The increased level of non-EU and EU immigration put pressure on aspects of British culture which are not so open to those perceived as ‘non-British’. Integration is often difficult for those of a different culture. For example, differences in language, traditions and skills, can lead to those with a strong sense of British national identity perceiving immigrants negatively, as they threaten what some see as British culture. And yet this immigration concern is incorrectly conflated with the EU, as the majority of immigration to the UK has little to do with the European Union (though one could also argue that all British anti-immigration sentiment is largely unfounded, regardless of the place of origin). An excellent paper by Chatham House presents a cross analysis of people’s voting choices (leave vs remain), compared to their attitudes towards immigration (both non-EU and EU). The trait that most divided the ‘leavers’ from the ‘remainers’ was their attitudes towards immigration and British culture: nearly ¾ of ‘outers’ agreed that ‘Immigration undermines British culture”.
Therefore, this cultural negativity towards immigration manifests itself in many ways, one of which is opposition to the EU, through the conflation of (any) immigration with EU membership. One of the EU’s most sacred principles is freedom of movement, and the growing number of immigrants since the UK’s membership of the EU has only increased this Euroscepticism, which increased the likelihood of EU-UK referendum.
UKIP’s sudden rise
UKIP was founded in 1991 and can be categorised as a single-issue party, with the sole aim of bringing the UK out of the EU, via a referendum. Once Nigel Farage became leader of UKIP in 2006, it grew in popularity, with gains in the 2013 local elections (22% of the vote), two Conservative Party defections to UKIP in 2013, and impressive results in both the 2014 European Parliament elections (largest number of seats with 24) and the 2015 General Election (12.5% of the popular vote). They were most certainly on the up.

+===+

▶ _WORK TO COMPLETE_
Carry on the passage about immigration, Euroscepticism and UKIP's rise, picking up after its final sentence. The material after this passage is not needed for anything here.

+===+

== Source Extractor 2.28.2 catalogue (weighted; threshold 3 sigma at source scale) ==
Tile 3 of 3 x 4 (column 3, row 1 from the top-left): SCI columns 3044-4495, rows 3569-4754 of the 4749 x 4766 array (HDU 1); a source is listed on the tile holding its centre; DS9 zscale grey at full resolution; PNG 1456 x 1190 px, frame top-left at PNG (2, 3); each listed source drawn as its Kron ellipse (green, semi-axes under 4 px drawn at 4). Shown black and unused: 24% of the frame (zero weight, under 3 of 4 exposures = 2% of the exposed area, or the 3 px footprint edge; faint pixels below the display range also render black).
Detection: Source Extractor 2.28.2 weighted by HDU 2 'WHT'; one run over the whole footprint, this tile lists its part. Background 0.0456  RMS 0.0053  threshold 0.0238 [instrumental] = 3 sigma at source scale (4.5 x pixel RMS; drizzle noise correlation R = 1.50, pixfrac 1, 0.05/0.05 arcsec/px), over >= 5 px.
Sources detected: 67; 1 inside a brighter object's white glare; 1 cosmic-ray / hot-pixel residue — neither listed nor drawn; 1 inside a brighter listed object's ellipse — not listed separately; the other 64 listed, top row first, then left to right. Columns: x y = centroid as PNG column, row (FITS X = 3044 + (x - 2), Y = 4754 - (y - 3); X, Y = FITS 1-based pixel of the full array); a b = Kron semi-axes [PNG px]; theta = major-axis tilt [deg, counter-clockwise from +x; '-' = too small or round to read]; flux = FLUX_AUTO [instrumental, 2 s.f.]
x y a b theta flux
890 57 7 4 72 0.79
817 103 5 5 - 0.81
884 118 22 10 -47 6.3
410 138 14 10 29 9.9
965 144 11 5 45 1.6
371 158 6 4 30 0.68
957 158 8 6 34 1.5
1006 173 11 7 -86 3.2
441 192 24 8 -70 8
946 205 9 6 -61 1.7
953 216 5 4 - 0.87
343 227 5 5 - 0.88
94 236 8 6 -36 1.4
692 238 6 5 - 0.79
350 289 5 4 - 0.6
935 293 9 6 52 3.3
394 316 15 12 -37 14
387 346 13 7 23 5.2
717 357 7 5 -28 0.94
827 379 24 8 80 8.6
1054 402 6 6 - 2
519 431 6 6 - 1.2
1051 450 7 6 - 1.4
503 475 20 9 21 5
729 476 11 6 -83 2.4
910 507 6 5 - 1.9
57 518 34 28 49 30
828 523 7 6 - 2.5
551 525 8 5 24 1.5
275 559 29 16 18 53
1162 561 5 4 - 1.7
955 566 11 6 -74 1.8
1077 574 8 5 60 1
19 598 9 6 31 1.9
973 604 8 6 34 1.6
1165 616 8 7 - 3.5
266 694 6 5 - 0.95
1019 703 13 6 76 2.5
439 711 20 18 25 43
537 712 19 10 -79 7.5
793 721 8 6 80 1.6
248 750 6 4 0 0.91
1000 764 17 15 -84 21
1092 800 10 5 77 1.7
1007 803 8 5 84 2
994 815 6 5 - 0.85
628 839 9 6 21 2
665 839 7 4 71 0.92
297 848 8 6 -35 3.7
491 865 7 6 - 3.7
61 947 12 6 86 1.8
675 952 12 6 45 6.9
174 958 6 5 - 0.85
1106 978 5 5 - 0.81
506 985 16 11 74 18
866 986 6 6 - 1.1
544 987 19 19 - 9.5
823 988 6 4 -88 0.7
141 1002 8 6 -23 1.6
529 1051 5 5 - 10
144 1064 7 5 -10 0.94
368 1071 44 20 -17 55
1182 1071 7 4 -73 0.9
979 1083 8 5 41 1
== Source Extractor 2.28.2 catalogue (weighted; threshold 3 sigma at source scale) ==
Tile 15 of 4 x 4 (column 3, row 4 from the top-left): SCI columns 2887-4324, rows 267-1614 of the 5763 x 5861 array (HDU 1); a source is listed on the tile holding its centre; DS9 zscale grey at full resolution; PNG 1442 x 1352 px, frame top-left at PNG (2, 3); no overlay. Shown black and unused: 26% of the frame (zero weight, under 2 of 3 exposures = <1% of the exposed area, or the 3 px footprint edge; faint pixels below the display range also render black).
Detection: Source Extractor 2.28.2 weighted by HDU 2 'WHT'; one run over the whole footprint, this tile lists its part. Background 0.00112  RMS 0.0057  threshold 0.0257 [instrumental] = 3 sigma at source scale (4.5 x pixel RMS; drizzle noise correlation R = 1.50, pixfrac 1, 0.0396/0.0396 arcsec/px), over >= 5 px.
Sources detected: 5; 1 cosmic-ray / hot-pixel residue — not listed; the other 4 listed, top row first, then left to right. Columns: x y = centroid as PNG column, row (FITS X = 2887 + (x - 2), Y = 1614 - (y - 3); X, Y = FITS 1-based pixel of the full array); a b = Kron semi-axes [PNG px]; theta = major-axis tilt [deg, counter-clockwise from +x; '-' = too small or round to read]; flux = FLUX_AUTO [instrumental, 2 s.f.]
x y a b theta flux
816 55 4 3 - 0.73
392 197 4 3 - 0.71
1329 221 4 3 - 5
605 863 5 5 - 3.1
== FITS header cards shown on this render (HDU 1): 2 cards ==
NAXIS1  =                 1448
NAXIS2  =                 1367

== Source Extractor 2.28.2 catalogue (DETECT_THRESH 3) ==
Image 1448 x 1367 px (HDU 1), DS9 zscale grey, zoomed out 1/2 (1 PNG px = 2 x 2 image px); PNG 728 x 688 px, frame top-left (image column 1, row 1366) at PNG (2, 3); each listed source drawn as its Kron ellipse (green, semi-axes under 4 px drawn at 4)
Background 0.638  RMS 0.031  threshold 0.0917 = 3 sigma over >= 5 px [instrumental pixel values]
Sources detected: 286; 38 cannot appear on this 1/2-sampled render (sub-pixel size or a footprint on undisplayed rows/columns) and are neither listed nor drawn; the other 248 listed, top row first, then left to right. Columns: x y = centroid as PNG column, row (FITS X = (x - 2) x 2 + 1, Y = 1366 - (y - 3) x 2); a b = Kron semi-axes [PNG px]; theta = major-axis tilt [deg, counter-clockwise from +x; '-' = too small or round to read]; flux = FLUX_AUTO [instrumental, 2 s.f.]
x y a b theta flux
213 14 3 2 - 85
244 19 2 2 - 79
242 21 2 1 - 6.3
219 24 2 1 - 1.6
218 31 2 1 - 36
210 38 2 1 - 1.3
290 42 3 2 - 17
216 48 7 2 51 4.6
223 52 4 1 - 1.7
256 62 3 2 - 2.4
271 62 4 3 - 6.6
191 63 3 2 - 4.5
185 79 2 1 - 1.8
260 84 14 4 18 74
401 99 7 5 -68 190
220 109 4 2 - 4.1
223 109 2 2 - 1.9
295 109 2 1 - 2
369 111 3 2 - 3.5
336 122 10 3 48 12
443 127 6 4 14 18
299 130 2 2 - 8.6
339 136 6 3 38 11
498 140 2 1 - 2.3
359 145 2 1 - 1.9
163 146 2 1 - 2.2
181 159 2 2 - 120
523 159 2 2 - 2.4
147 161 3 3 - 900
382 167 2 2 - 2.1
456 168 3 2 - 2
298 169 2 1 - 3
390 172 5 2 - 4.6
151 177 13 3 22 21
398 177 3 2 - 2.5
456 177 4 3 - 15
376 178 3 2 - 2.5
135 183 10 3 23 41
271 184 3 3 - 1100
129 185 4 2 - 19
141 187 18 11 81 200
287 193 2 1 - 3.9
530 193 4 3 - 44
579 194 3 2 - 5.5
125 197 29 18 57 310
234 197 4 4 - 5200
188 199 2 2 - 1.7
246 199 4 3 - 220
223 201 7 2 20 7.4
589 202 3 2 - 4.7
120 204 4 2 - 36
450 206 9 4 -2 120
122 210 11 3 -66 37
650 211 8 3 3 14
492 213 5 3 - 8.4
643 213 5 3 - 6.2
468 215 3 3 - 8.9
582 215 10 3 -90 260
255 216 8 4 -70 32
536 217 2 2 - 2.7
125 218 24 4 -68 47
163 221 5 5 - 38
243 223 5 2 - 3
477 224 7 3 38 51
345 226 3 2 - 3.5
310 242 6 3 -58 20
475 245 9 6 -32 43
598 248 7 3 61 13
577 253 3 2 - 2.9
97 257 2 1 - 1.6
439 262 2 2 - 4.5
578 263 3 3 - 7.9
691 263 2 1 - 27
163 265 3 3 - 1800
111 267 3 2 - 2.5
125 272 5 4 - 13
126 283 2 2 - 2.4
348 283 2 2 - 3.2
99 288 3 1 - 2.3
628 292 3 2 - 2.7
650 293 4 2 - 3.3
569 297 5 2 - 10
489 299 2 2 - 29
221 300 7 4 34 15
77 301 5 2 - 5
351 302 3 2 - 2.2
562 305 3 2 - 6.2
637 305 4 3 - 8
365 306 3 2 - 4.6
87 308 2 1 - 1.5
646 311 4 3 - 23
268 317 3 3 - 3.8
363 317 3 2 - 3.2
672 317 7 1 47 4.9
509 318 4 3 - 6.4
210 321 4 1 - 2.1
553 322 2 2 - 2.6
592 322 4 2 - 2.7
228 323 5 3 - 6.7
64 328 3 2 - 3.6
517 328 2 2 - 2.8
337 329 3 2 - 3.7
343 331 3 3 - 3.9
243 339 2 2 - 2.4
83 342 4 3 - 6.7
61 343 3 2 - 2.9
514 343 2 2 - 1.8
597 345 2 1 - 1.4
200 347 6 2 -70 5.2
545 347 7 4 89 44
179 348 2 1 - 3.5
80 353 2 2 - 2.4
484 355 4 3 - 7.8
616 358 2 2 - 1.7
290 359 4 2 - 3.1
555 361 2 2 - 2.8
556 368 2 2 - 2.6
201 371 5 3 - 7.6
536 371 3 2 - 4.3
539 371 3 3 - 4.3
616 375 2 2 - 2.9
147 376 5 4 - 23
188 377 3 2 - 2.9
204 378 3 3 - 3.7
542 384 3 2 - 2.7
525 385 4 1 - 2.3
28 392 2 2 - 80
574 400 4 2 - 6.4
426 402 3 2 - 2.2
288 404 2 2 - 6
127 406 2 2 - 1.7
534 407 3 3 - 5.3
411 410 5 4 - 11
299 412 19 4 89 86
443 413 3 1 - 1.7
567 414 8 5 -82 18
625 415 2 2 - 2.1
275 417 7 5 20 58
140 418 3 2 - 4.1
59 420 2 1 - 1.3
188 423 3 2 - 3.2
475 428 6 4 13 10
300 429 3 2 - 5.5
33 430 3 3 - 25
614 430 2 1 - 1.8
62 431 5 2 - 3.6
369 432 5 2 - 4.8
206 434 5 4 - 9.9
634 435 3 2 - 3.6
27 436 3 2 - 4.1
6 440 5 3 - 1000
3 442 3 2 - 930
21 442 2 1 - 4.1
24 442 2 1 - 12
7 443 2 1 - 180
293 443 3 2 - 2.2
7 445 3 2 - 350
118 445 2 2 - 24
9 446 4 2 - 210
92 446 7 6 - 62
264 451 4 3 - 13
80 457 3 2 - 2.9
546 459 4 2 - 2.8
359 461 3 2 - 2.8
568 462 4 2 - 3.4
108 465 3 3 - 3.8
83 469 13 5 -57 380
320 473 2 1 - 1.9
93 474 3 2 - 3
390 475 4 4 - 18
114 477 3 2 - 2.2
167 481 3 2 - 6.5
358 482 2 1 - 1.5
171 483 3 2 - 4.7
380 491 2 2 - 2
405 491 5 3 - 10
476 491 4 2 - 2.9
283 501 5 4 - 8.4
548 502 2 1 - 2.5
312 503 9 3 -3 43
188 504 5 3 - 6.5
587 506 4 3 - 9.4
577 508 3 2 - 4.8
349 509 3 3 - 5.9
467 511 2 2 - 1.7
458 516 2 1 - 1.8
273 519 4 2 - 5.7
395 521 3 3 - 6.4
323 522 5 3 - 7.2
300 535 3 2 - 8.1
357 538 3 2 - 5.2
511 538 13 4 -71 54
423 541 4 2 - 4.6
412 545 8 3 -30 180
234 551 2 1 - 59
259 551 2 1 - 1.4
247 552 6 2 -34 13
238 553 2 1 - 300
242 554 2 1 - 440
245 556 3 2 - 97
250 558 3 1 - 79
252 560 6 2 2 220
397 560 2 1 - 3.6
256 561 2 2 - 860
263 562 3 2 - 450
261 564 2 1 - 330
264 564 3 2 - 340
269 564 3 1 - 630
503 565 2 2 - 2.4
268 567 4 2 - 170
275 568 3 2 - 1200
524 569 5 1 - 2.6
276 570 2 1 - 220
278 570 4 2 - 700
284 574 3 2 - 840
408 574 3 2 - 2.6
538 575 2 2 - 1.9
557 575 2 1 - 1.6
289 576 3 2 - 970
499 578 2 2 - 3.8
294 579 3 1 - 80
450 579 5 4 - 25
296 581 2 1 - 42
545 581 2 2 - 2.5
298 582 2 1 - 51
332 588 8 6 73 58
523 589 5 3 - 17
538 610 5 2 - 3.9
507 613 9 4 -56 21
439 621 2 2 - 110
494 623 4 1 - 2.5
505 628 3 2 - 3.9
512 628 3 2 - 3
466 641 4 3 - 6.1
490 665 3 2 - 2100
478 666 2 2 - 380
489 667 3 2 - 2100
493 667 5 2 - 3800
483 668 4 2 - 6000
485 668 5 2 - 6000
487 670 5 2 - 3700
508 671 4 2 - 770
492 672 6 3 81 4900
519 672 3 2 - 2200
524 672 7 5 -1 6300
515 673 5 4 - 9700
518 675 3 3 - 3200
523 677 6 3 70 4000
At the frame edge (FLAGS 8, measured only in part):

+===+

▶ _RESPONSE TO THE TASK_
UKIP’s rise led to Cameron’s electoral position becoming increasingly threatened: UKIP is a right-wing party, whose voters were more likely to be white and older than that of Labour’s electorate. Therefore, UKIP was able to split the Conservative vote (Martill, 2018). In 2014, UKIP managed to gain over a quarter of votes in European Parliament elections, outnumbering the Conservatives. Understandably, this was a clear threat to the Conservative Party at the time. Though support for UKIP was clearly influenced by other factors, (i.e factors that pushed voters towards UKIP), UKIP managed to harness Euroscepticism in the general public, and transform this into meaningful political pressure on David Cameron to hold a referendum. The nature of UKIP’s rise – sudden, large, and at a time when the Conservatives did not have a majority (pre-2015 General Election), was a very important factor in leading to the referendum. Arguably, UKIP’s pressure on Cameron led him to hold an election, lest he lose public and potentially party support, and inevitably, a general election. Therefore, due to the rise of UKIP, a party based on support for a referendum on the EU, Cameron was incentivised to put a referendum promise in his party’s manifesto in 2015 and hold one in 2016, in order to keep his Conservative Government in office.
Cameron’s desire for a quick fix
The Prime Minister is by far the main source of authority over whether to hold a referendum or not, so analysing Cameron is important in answering this essay’s question. Cameron’s decision around party management was an impactful factor in leading to the 2016 EU Referendum.
The promise of a referendum can be seen as a ‘quick fix’ method of appeasement to the Eurosceptic backbenchers. As is clear from the rise of the Conservative Eurosceptic faction, heightened tensions were forming in the Conservative Party from 2013 onwards, and this threatened the Party’s ability to govern. Hence, Cameron felt compelled to manage his party over Europe, by delegating the decision to the public. When the referendum was initially promised in June 2013, Cameron was concerned with stopping the backbenchers rebelling in the coalition. He wanted to silence the Eurosceptic wing of the party that had caused so much trouble for the party over the years; an ‘easy fix’ to a longstanding problem (Martill, 2018). A comment that encapsulates this, is from Donald Tusk (former President of the European Council), recounting his meeting with Cameron after the referendum was announced in 2013:
“Why did you decide on this referendum, [Tusk recounts asking Cameron this] – it’s so dangerous, even stupid, you know, and he told me – and I was really amazed and even shocked – that the only reason was his own party… [He told me] he felt really safe, because he thought at the same time that there’s no risk of a referendum, because his coalition partner, the Liberals, would block this idea of a referendum” (BBC, 2019).
Clearly, party management was very influential in Cameron’s decision-making. Therefore, the decision desire to repair the divide in his party, was hugely impactful in leading to the 2016 EU Referendum.
In conclusion, the nature of our relationship with the EU, immigration sentiment, UKIP and Cameron’s decision making were the most important factors in leading to the EU Referendum. Especially impactful was UKIP’s ability to harness Euroscepticism into political pressure. But arguably, the end of our EU membership was spelt out from the beginning.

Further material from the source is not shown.